Существует такая притча. Скончался великий физик Альберт Эйнштейн. В связи с исключительными заслугами усопшего, дежурный ангел проводил новопреставленного прямо в кабинет Творца. Отец Небесный сидит за огромным письменным столом и аккуратно работает над "Книгой жизни". А библиотека вокруг - неисчислимая. Ряды книг до потолка, а потолок - небесный купол. Эйнштейн, дабы время скоротать, бредет вдоль полок и корешки томов читает. Тут Господь отвлекся от своей рукописи
-- Алик, привет! Вот и ты здесь! Ты у меня на особом счету, за твои научные заслуги и за то, что Меня не отрицал в твоей физике. Проси, что хочешь, в рамках доступного.Только на Землю не просись - это Сына Моего дорога. Ну, что желаешь?
-- Отец Небесный, я в земной жизни исследовал разные поля - магнитное, электростатическое, гравитационное. Многое понял, а еще больше не понял.

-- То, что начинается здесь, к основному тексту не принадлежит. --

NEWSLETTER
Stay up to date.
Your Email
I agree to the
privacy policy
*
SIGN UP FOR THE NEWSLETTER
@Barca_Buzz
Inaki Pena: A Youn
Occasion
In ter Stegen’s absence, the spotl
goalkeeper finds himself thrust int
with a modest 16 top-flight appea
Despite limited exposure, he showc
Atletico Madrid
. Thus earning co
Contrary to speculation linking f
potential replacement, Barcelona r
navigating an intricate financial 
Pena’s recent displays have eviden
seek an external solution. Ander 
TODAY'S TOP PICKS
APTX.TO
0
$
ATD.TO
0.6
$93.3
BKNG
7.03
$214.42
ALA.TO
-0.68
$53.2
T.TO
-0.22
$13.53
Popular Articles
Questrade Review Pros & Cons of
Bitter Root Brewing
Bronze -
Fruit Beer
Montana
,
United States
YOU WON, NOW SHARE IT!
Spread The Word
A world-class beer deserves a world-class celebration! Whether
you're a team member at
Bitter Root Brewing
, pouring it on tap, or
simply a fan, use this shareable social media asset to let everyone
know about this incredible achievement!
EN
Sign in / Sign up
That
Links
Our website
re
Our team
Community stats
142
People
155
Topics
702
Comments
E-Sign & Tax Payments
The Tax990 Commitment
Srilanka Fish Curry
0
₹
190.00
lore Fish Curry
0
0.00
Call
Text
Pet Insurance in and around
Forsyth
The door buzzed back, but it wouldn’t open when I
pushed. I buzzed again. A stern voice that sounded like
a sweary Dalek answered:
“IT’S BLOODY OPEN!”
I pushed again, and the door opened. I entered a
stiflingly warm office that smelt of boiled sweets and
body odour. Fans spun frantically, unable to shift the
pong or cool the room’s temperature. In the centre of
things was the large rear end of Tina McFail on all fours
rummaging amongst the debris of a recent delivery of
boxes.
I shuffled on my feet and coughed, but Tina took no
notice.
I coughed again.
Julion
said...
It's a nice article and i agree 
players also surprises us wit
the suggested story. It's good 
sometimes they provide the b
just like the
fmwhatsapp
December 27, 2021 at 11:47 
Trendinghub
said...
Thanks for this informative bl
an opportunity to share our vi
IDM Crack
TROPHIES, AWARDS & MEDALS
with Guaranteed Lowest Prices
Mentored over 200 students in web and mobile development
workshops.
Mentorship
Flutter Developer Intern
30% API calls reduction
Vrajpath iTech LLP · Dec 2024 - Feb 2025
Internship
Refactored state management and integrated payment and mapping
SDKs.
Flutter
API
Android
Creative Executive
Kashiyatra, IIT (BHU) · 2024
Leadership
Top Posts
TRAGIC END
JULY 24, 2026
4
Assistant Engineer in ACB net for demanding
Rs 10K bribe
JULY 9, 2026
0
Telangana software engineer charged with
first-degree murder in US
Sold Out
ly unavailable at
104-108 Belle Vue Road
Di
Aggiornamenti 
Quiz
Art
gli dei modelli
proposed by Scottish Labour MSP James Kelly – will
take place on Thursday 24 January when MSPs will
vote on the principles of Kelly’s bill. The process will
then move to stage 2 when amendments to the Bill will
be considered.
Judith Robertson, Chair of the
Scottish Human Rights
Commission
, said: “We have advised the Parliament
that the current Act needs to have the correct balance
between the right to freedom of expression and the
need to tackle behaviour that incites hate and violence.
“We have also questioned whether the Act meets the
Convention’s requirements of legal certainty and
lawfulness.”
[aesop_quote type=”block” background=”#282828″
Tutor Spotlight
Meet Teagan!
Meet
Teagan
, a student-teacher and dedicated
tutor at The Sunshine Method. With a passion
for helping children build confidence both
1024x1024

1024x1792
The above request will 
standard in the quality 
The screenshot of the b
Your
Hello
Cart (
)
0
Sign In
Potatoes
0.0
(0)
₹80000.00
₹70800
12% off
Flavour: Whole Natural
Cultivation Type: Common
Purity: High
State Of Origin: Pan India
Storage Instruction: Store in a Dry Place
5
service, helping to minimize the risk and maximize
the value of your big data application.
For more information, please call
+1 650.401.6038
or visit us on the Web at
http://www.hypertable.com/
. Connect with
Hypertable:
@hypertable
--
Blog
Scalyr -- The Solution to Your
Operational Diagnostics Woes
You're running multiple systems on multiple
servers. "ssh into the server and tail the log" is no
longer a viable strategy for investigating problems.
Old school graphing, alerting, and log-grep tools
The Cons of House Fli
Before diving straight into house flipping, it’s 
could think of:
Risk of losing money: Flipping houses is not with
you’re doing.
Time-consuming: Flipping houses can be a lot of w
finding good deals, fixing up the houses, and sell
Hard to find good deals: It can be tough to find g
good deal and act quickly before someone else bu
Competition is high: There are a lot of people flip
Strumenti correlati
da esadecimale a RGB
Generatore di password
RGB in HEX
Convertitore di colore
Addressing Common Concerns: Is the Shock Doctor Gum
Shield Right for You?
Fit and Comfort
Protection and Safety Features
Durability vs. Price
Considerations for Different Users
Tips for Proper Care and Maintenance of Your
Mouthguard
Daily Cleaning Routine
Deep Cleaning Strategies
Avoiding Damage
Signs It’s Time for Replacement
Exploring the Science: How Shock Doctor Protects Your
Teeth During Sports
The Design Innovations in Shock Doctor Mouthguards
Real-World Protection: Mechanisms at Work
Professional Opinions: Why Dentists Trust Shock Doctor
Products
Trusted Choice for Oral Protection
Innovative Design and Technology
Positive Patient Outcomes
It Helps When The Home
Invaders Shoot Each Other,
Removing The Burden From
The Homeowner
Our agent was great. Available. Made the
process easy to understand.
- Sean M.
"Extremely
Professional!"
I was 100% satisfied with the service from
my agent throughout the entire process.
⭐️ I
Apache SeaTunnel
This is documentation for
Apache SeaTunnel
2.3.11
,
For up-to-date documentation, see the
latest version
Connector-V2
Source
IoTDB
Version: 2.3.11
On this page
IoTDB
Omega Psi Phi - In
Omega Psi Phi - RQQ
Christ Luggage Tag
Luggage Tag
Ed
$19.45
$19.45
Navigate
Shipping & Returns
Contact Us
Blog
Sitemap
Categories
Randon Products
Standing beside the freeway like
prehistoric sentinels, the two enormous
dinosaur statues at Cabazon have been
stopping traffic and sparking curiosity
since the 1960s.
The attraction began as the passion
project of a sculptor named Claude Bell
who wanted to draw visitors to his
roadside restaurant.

А вот тут, на полке, фолиант огромный "Общая теория поля". Самолично трудился?
-- Сам...
-- Можно прочесть до конца? Уж больно интересно, как там оно все устроено!
-- Конечно, можно! Садись прямо здесь и читай - книги из библиотеки выносить нельзя! Так и поработаем, не мешая друг другу - я попишу, ты почитаешь. Только не шуми!
Альберт вытащил книжищу и ушел в текст с головой. Сто страниц, двести страниц. И вдруг, как подпрыгнет, как запляшет, как закричит.
-- Ну что такое? - недовольно поднимает глаза Бог.
-- Вседержитель, у вас тут на 247 странице ошибка!
-- Да я знаю, знаю. Именно там она и должна быть!